DI TENGAH gencarnya kebijakan pemerintah dalam meningkatkan kesejahteraan masyarakat, Program Makan Bergizi Gratis (MBG) hadir sebagai salah satu langkah besar yang dicanangkan.
Program ini bertujuan untuk memastikan setiap anak sekolah mendapatkan asupan gizi yang cukup. Namun, di balik niat baik ini, muncul pertanyaan: apakah anggaran besar yang dialokasikan untuk MBG benar-benar menjawab permasalahan utama dalam dunia pendidikan? Ataukah ada prioritas lain yang lebih mendesak?
Di Lampung, terdapat lebih dari 200 sekolah dan madrasah Muhammadiyah dengan total lebih dari 51.000 siswa. Untuk mempermudah perhitungan, kita gunakan angka 50.000 siswa sebagai sampel. Dengan asumsi biaya makan Rp10.000 per siswa per hari dan sistem _Full Day School_ (5 hari dalam seminggu), anggaran yang dibutuhkan mencapai Rp500 juta per hari, Rp2,5 miliar per minggu, dan Rp10 miliar per bulan.

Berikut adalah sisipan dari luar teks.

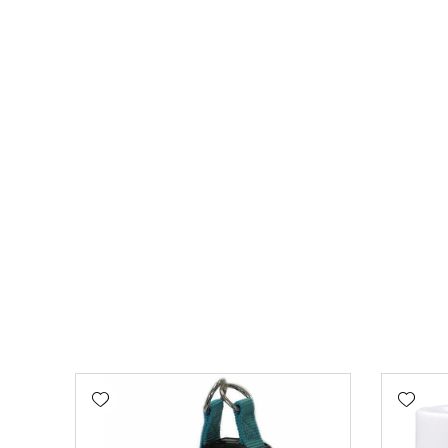
Add wishlist
Add wishlist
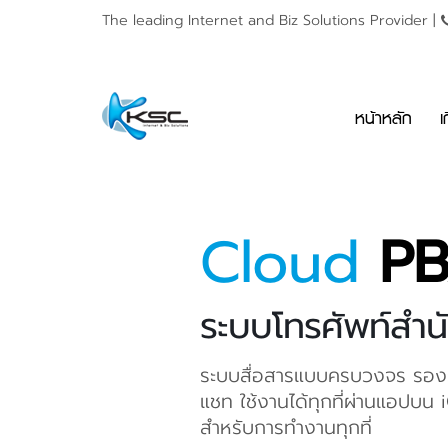
The leading Internet and
Biz Solutions Provider |
หน้าหลัก
เ
Cloud
P
ระบบโทรศัพท์สำน
ระบบสื่อสารแบบครบวงจร รองรั
แชท ใช้งานได้ทุกที่ผ่านแอปบน
สำหรับการทำงานทุกที่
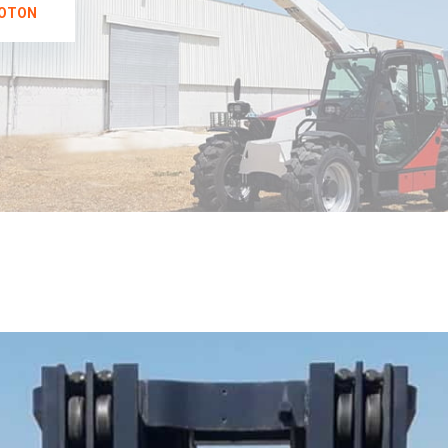
COTON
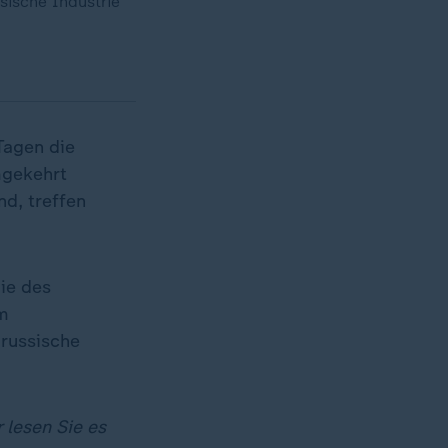
sische Industrie
Tagen die
mgekehrt
d, treffen
ie des
am
 russische
 lesen Sie es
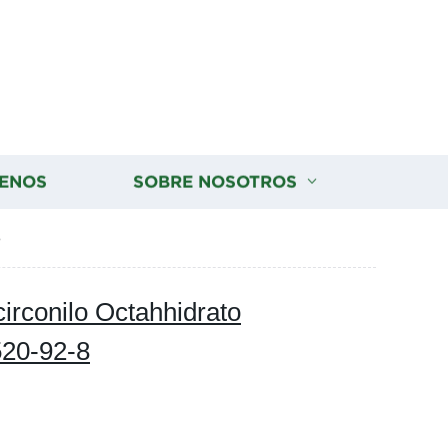
ENOS
SOBRE NOSOTROS
8
circonilo Octahhidrato
520-92-8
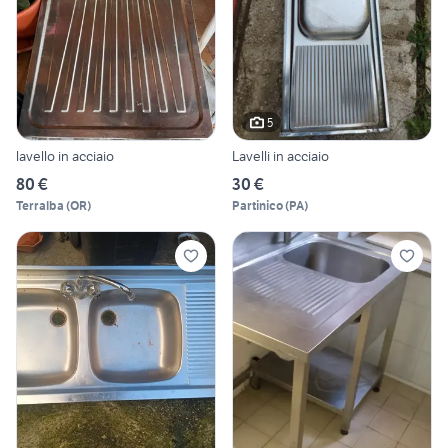
5
lavello in acciaio
Lavelli in acciaio
80 €
30 €
Terralba
(
OR
)
Partinico
(
PA
)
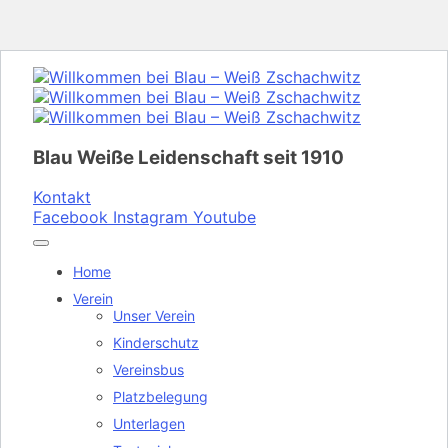
Blau Weiße Leidenschaft
seit 1910
Kontakt
Facebook
Instagram
Youtube
Home
Verein
Unser Verein
Kinderschutz
Vereinsbus
Platzbelegung
Unterlagen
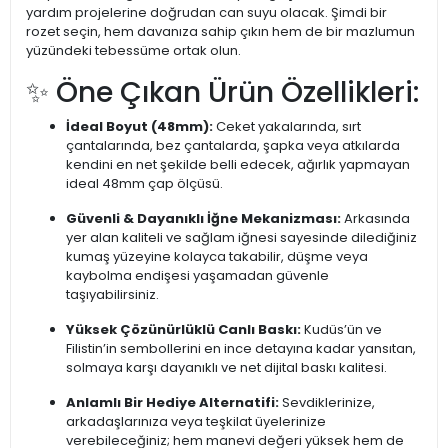
yardım projelerine doğrudan can suyu olacak. Şimdi bir
rozet seçin, hem davanıza sahip çıkın hem de bir mazlumun
yüzündeki tebessüme ortak olun.
✨ Öne Çıkan Ürün Özellikleri:
İdeal Boyut (48mm):
Ceket yakalarında, sırt
çantalarında, bez çantalarda, şapka veya atkılarda
kendini en net şekilde belli edecek, ağırlık yapmayan
ideal 48mm çap ölçüsü.
Güvenli & Dayanıklı İğne Mekanizması:
Arkasında
yer alan kaliteli ve sağlam iğnesi sayesinde dilediğiniz
kumaş yüzeyine kolayca takabilir, düşme veya
kaybolma endişesi yaşamadan güvenle
taşıyabilirsiniz.
Yüksek Çözünürlüklü Canlı Baskı:
Kudüs’ün ve
Filistin’in sembollerini en ince detayına kadar yansıtan,
solmaya karşı dayanıklı ve net dijital baskı kalitesi.
Anlamlı Bir Hediye Alternatifi:
Sevdiklerinize,
arkadaşlarınıza veya teşkilat üyelerinize
verebileceğiniz; hem manevi değeri yüksek hem de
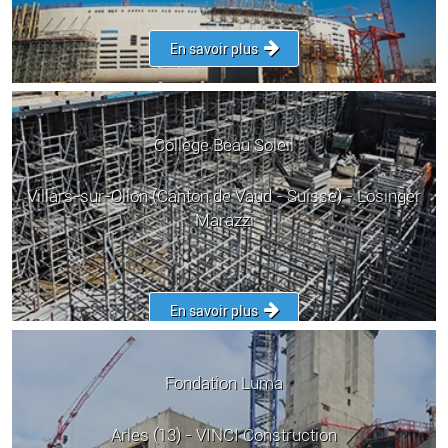
En savoir plus
Collège Beau Soleil
Villars-sur-Ollon (Canton de Vaud - Suisse) - Losinger
Marazzi
En savoir plus
Fondation Luma
Arles (13) - VINCI Construction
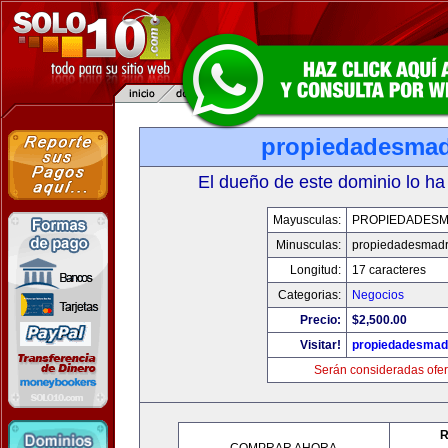
propiedadesmad
El dueño de este dominio lo ha
Mayusculas:
PROPIEDADESM
Minusculas:
propiedadesmadr
Longitud:
17 caracteres
Categorias:
Negocios
Precio:
$2,500.00
Visitar!
propiedadesmadr
Serán consideradas ofer
R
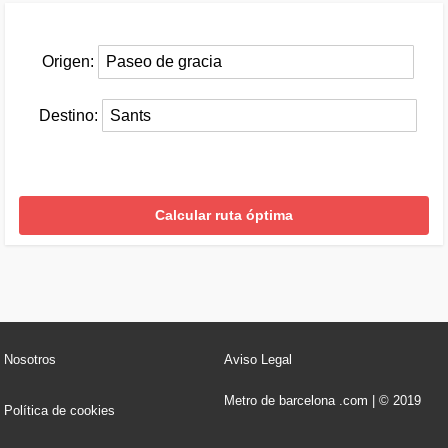
Origen:
Destino:
Nosotros
Aviso Legal
Metro de barcelona .com | © 2019
Política de cookies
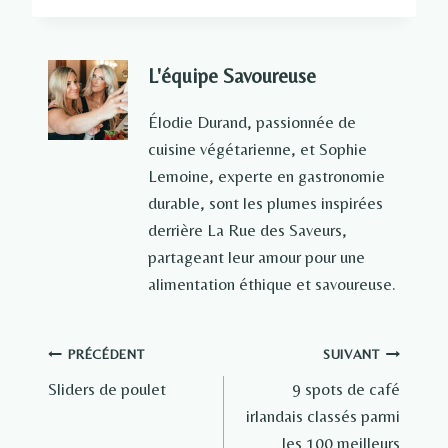
L'équipe Savoureuse
Élodie Durand, passionnée de
cuisine végétarienne, et Sophie
Lemoine, experte en gastronomie
durable, sont les plumes inspirées
derrière La Rue des Saveurs,
partageant leur amour pour une
alimentation éthique et savoureuse.
Navigation
PRÉCÉDENT
SUIVANT
Sliders de poulet
9 spots de café
de
irlandais classés parmi
l’article
les 100 meilleurs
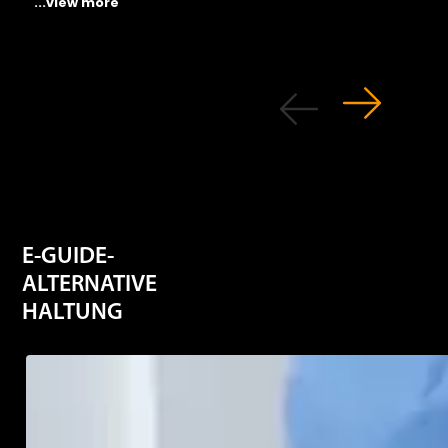
...view more
E-GUIDE-
ALTERNATIVE
HALTUNG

Sementara itu, di sekolah dan madrasah Muhammadiyah se-Lampung, terdapat sekitar 4.000 guru yang berkhidmat setiap hari dengan penuh dedikasi. Jika dana MBG ini dialokasikan untuk meningkatkan kesejahteraan guru, maka setiap guru bisa mendapatkan tambahan penghasilan sekitar Rp2,5 juta per bulan.
Tentu, MBG memiliki dampak positif. Program ini bisa membantu meningkatkan gizi anak-anak sekolah, terutama mereka yang berasal dari keluarga kurang mampu. Dengan nutrisi yang baik, diharapkan daya konsentrasi siswa meningkat, yang pada akhirnya berkontribusi pada peningkatan kualitas pendidikan.
Namun, masalah utama dalam dunia pendidikan saat ini bukanlah kekurangan makanan di sekolah, melainkan kesejahteraan para guru. Guru yang sejahtera akan lebih fokus dalam mengajar, lebih bersemangat dalam mendidik, dan pada akhirnya akan menghasilkan generasi yang lebih unggul.
Mungkin solusinya bukan membatalkan MBG sepenuhnya, tetapi menyeimbangkannya dengan kebijakan lain yang lebih menyeluruh. Alih-alih memberikan makan siang gratis kepada semua siswa, bukankah lebih baik jika anggaran tersebut dialokasikan sebagian untuk kenaikan gaji guru, terutama di sekolah-sekolah swasta yang masih menggaji di bawah standar?
Dengan cara ini, bukan hanya siswa yang mendapatkan manfaat, tetapi juga guru yang selama ini menjadi tulang punggung pendidikan.
Pendidikan yang berkualitas tidak hanya ditentukan oleh seberapa banyak makanan bergizi yang dikonsumsi siswa, tetapi juga oleh seberapa baik kesejahteraan guru yang mengajar mereka.
Jika ingin memperbaiki dunia pendidikan, mungkin saatnya kita bertanya kembali: apakah yang lebih mendesak, memberi makan anak-anak yang sebagian besar sudah cukup mampu, atau memastikan para pendidik mereka mendapatkan apresiasi yang layak?